Adalah Rasulullah SAW dalam peperangan Tabuk, apabila hendak berangkat sebelum tergelincir matahari, maka beliau mengakhirkan Dzuhur hingga beliau mengumpulkannya dengan Ashar, lalu beliau melakukan dua shalat itu sekalian. Dan apabila beliau hendak berangkat setelah tergelincir matahari, maka beliau menyegerakan Ashar bersama Dzuhur dan melakukan shalat Dzuhur dan Ashar sekalian. Kemudian beliau berjalan. Dan apabila beliau hendak berangkat sebelum Maghrib maka beliau mengakhirkan Maghrib sehingga mengerjakan bersama Isya’, dan apabila beliau berangkat setelah Maghrib maka beliau menyegerakan Isya’ dan melakukan shalat Isya’ bersama Maghrib“. (HR Tirmidzi)
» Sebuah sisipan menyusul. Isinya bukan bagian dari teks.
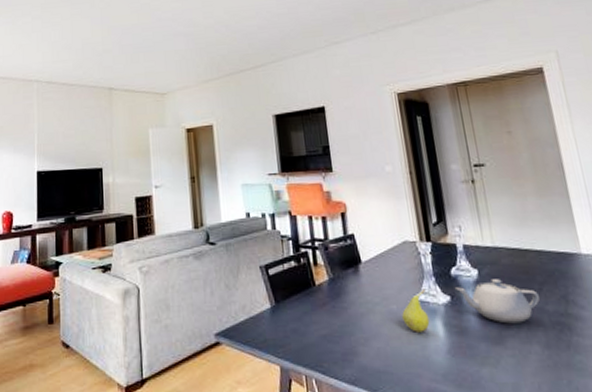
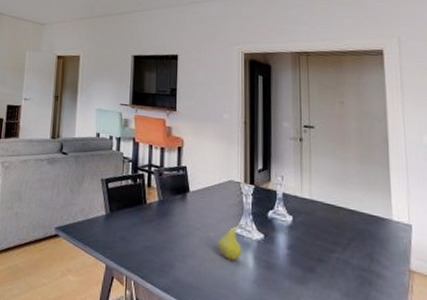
teapot: present [454,279,541,324] -> none [269,227,347,270]

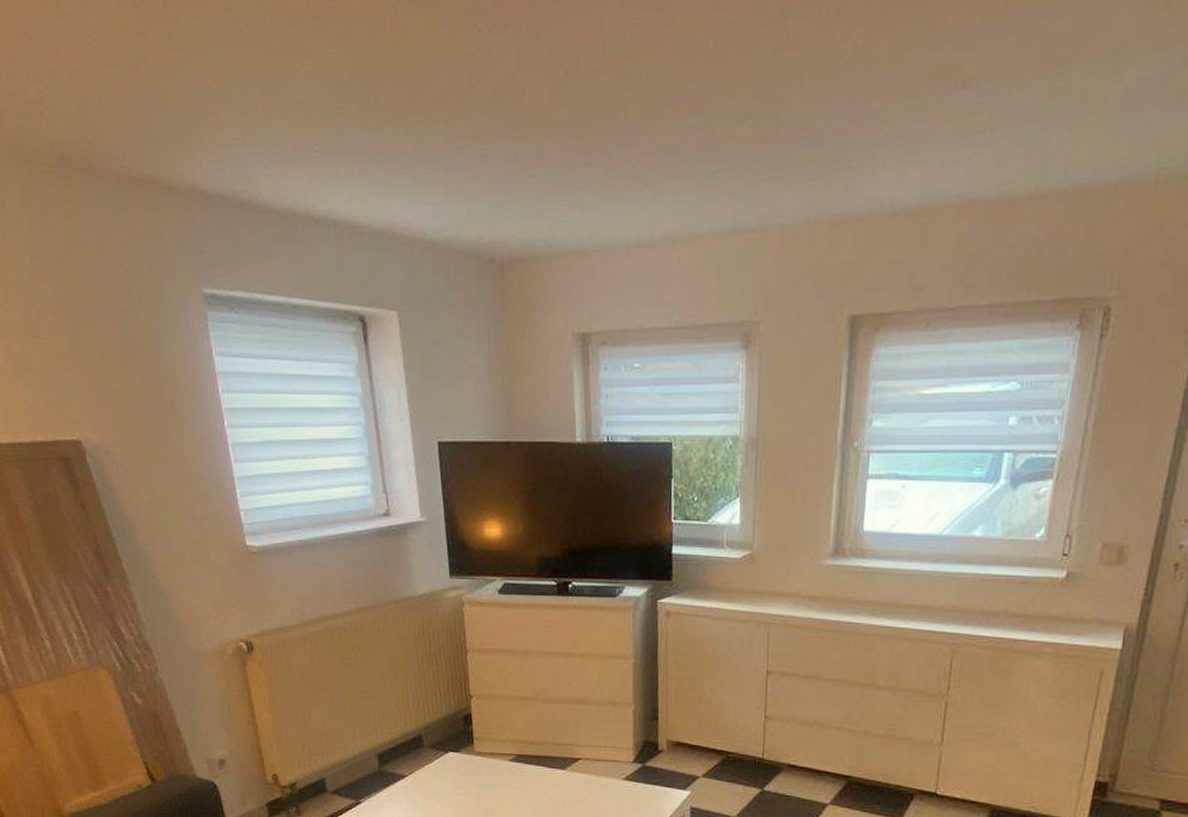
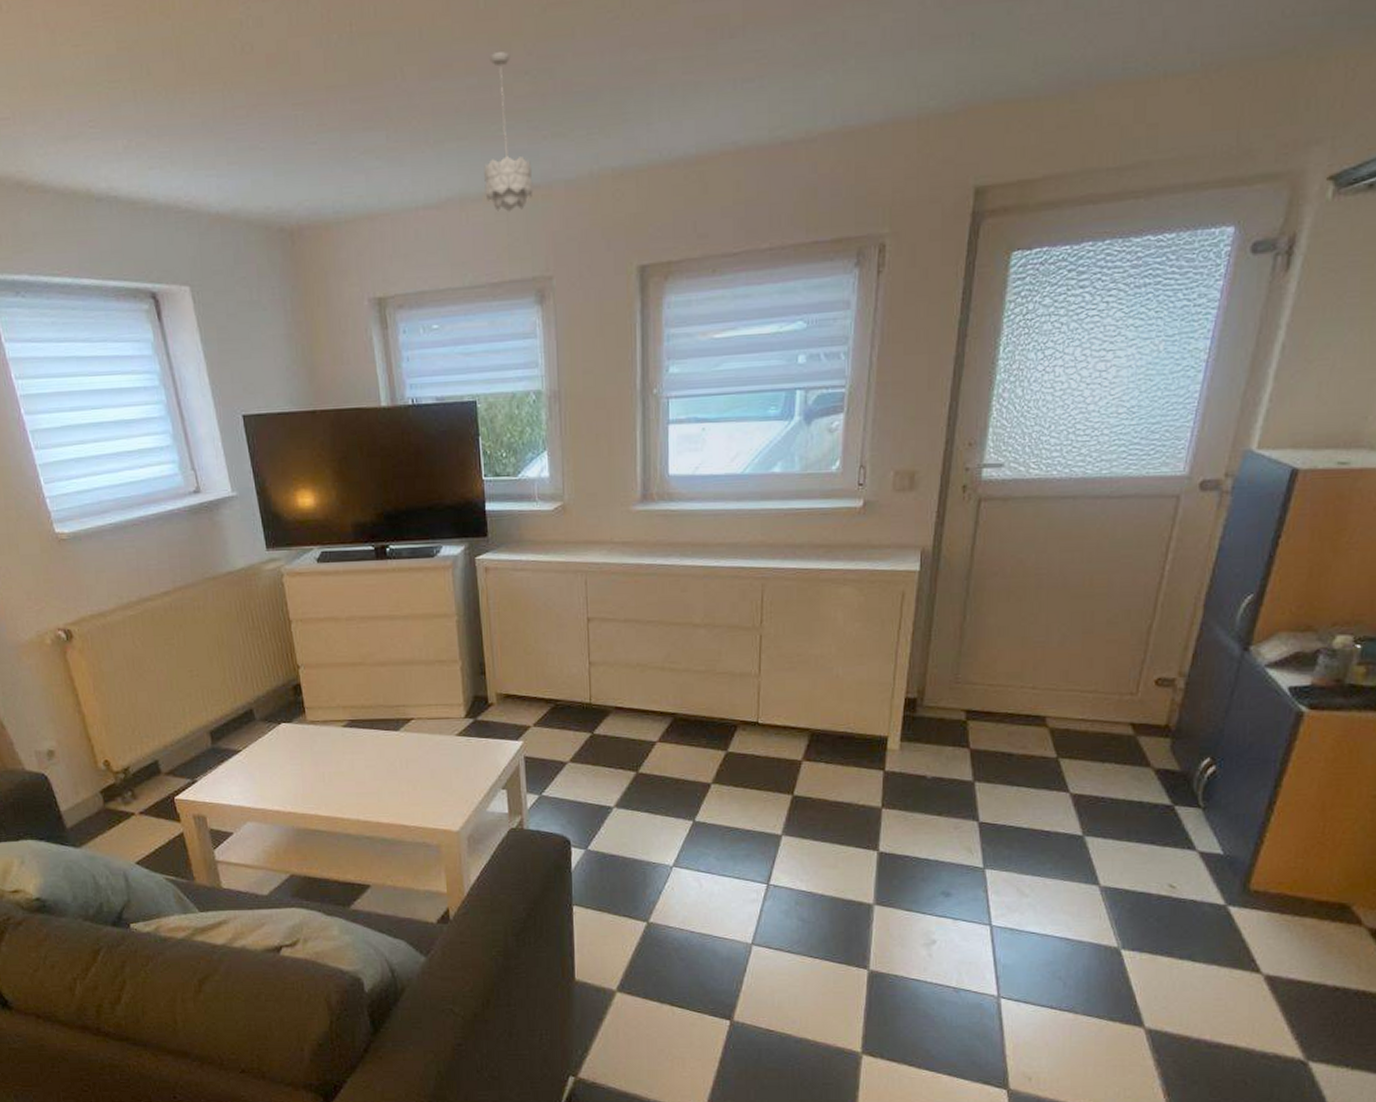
pendant light: none [698,94,749,255] -> present [484,52,533,212]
Menjama’ shalat adalah melakukan shalat Dhuhur dan Ashar dalam salah satu waktu kedua shalat tersebut secara berturut-turut, atau melaksanakan shalat Maghrib dan Isya’ dalam salah satu waktu kedua shalat tersebut secara berturut-turut. Maka shalat dengan cara jama’ ada dua macam:

  1. Jama’ taqdim. Yaitu mengumpulkan shalat dhuhur dan shalat ashar dalam waktu dhuhur, atau shalat maghrib dan shalat isya’ dalam waktu maghrib.
  2. Jama’ ta’khir. Yaitu mengumpulkan shalat dhuhur dan shalat ashar dalam waktu ashar, atau shalat maghrib dan shalat isya’ dalam waktu isya’.

Mendahulukan shalat Ashar dan Isya’ pada Jama’ Ta’khir

Jumhur ulama’ sepakat mengenai urutan shalat yang dilakukan ketika jama’ taqdim; yaitu dhuhur lalu ashar, dan maghrib lalu isya’. Mereka berbeda pendapat mengenai urutan tersebut ketika dilakukan ketika melaksanakan jama’ ta’khir; apakah shalat dhuhur terlebih dahulu ataukah ashar, maghrib ataukah Isya’ dulu?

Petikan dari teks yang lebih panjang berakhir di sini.